━━ STUDY TEXT ━━
The passing glory of that ride by no means blinded Jesus to the evils around him.  Jerusalem had stoned and destroyed the prophets.  It couldn’t stand criticism!  Jerusalem did not stand for the things Jesus was teaching; it stood for living that had grown selfish and corrupt.  There was bound to be trouble, and it was likely that another prophet, the greatest one this time, would be put out of the way.

 

But neither was Jesus’ head turned by the “Hosannas,” nor did he turn aside from the evil and danger.  He did not weaken his message to gain public favor, nor was he confused by expedience.

 

A dramatic incident occurred when an important socially minded Christian leader of the Methodist Church, Henry Ward, was under fire.  He was accused of being a “red.”  The man who was conducting the investigation handed a pamphlet to Ward and asked, “Here, did you write this?”  Evidently he was trying to set a trap.  “No” was Ward’s calm reply.  “You believe what it says though.”  “Yes.”  “Well, if you didn’t write it, who did?” came out the demand.  “You did,” replied Ward.  “What?”  “You wrote that pamphlet yourself.”  And it proved to be the truth.
━━━
WHAT TO WORK ON
1. Reproduce the passage about Jesus and Henry Ward word for word, starting with "The passing glory" and going on through "of the way.".
2. Carry on the passage about Jesus and Henry Ward, picking up after its final sentence.
The material after this passage stands apart from it.
━━ EXTRACTED MATERIAL ━━
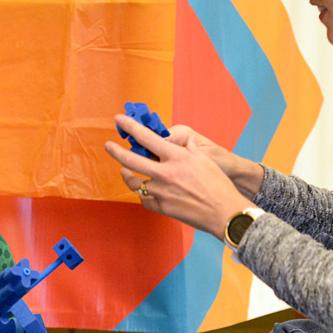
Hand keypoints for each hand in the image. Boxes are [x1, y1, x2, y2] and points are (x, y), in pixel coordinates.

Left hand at [104, 114, 250, 237]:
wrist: (223, 212)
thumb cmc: (218, 185)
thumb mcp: (204, 159)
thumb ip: (188, 148)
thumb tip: (181, 143)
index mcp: (176, 157)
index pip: (147, 137)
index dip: (131, 127)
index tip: (119, 120)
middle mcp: (165, 173)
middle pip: (131, 160)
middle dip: (116, 151)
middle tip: (109, 146)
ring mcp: (161, 192)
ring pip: (133, 182)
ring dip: (127, 175)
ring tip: (125, 171)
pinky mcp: (162, 208)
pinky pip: (144, 199)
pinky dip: (142, 194)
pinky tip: (144, 191)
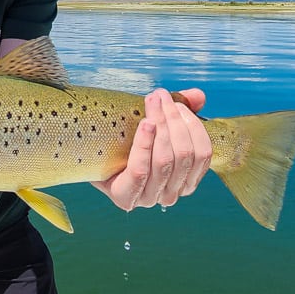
━━━
TASK ANSWERS
1.
The passing glory of that ride by no means blinded Jesus to the evils around him.  Jerusalem had stoned and destroyed the prophets.  It couldn’t stand criticism!  Jerusalem did not stand for the things Jesus was teaching; it stood for living that had grown selfish and corrupt.  There was bound to be trouble, and it was likely that another prophet, the greatest one this time, would be put out of the way.

2.
 

The investigator had formerly been a co-worker with Henry Ward in the attempt, not always popular, to obtain a better chance for all kinds of people on God’s earth.  He had become popular.  Popularity went to his head.  His character softened.  Instead of appealing to, or directing, public opinion, he was now being directed by it.  He had changed colors.  In the atmosphere of his new quisling estate, he didn’t even recognized the earlier work of his own pen in the pamphlet by which he was trying to condemn another man.

 

“O Jerusalem, Jerusalem, thou that slayest the prophets!”  Jesus was not blinded.  It was with mixed emotions that he approached the city.  Amid triumph, he wept over the city that must hear, but would not heed.  But he went on in to duty and a high mission.

 

The donkey is a sturdy little animal.  As we see Jesus ride in on the donkey’s back, we can’t help observing that that is the way of Jesus.  He is humble even amid the moment’s triumph.  He handles glory by declining to appropriate it for himself but by giving it to the Father.  His sturdy, sure-footed, long-eared mount symbolized His humility.

 

Jesus - perfect love - vaunts not self, is not puffed up.

 

The Jerusalem road is a highway of God because Jesus traveled it, and because it is a way of simple, sacrificing, redeeming truth.

 

The Palm Sunday triumph is not that of the gladiators - one of physical strength and skill alone - but is the triumph of what is right at the cost of everything except what is right.  Its road has parallel highways for us, today.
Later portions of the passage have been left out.